A compromise developed by Sen. Orrin Hatch, R-Utah, will help free the embattled National Endowment for the Arts from obscenity content rules outlining what projects it may fund.
The Senate voted 73-24 Wednesday to accept Hatch's compromise, which calls for the courts to determine what is obscene, not the NEA.The Hatch amendment requires artists whose projects are found by courts to be obscene or in violation of child pornography laws give back the tax money they spent. It also bars them from receiving more NEA funds for up to three years.
"Congress has never been successful in setting bright-line standards when the matter at hand is so subjective in nature," Hatch said. He has pointed out that some ultraconservatives would consider works by Michelangelo to be obscene.
Hatch's compromise replaced more restrictive rules adopted last year, even though powerful Senate Appropriations Committee Chairman Robert Byrd, D-W.Va., had proposed extending them. And it overcame proposals for more strict content regulations from conservatives led by Sen. Jesse Helms, R-N.C.
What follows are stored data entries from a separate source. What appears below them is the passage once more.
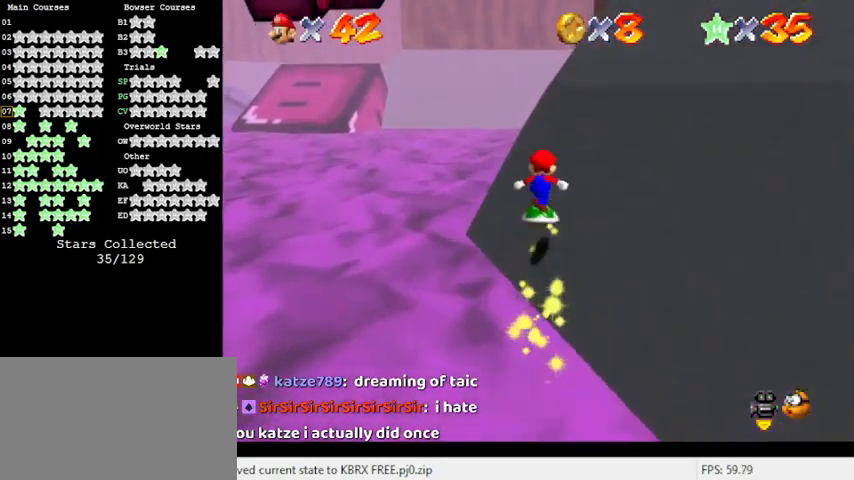
{"keys": ["up"], "events": [[500, "shift", "up"]]}
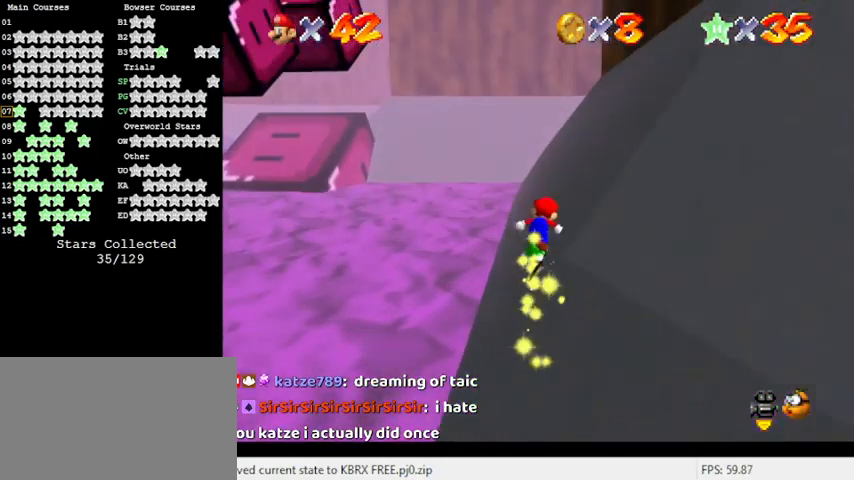
{"keys": ["shift", "up"], "events": [[167, "shift", "down"]]}
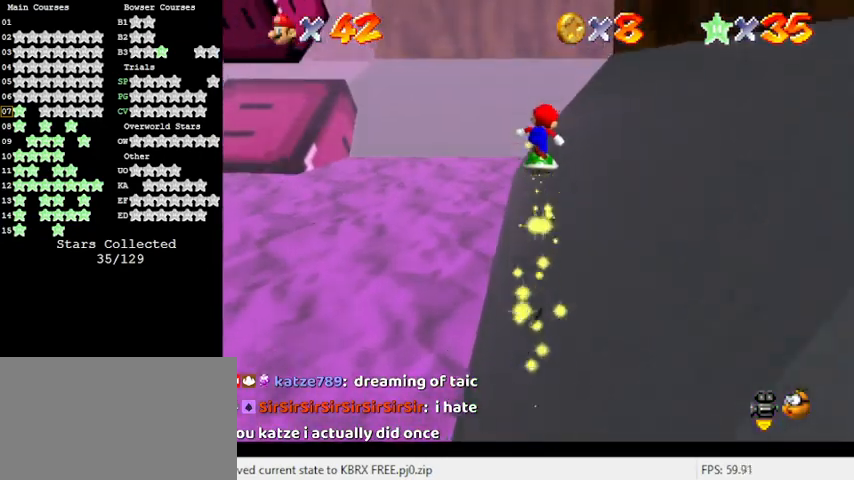
{"keys": ["up"], "events": [[200, "shift", "up"]]}
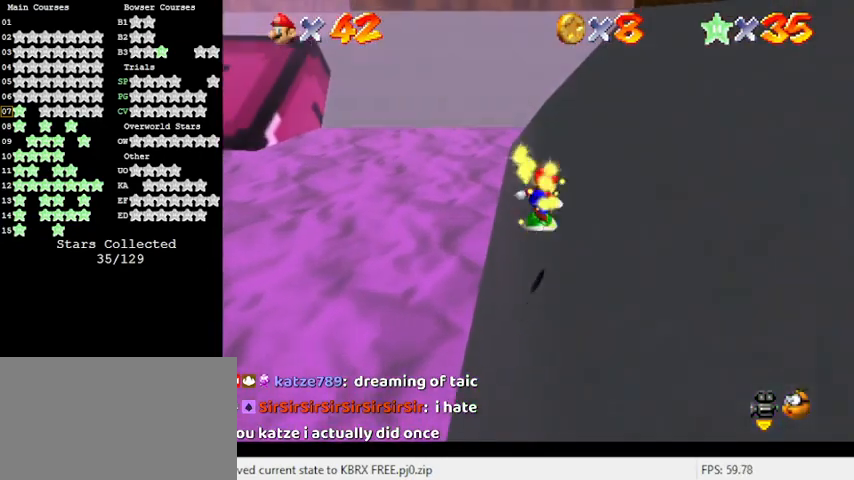
{"keys": [], "events": [[167, "shift", "down"], [367, "up", "up"], [400, "shift", "up"]]}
Hatch's compromise - which was blasted by many fellow conservatives - became part of an $11.7 billion funding bill, passed 92-7, for the Department of Interior and related agencies, including the NEA. House-Senate differences will be worked out in conference.
Controversy over NEA grants began last year because of federal funding of erotic homosexual photos by Robert Mapplethorpe, a photo of a crucifix in urine by Andres Serrano and a live sex act show by Annie Sprinkles.
Under pressure from conservatives led by Helms, Congress forbade funding works "that may be considered obscene, including, but not limited to, depictions of sadomasochism, homoeroticism, the sexual exploitation of children or individuals engaged in sex acts and which, when taken as a whole do not have serious literary, artistic, political or scientific value."
Hatch, the ranking member of the Senate Labor and Human Resources Committee, had earlier persuaded that committee to adopt his same compromise as part of a bill to reauthorize the NEA for five years. But that bill languished, and a temporary one-year reauthorization was added to the funding bill.
Byrd ignored the Hatch compromise and instead continued the previous restrictions on the NEA and also required grant recipients to sign a pledge that they would comply with the rules. Such a pledge is now required by NEA rules - but not by law.
Helms complained the Hatch amendment was "just a cover-up to allow senators to say they did something (to control subsidized pornography), when in fact they have not."
Hatch - along with Sens. Edward Kennedy, D-Mass., and Claiborne Pell, D-R.I. - argued for the Hatch amendment saying earlier content restrictions were unconstitutional. Hatch spoke emotionally about the value of art in his life and about his childhood violin lessons.
Helms attacked, however, saying of Hatch's speech, "If there has ever been more irrelevant oratory than we have just heard . . . I have not heard it."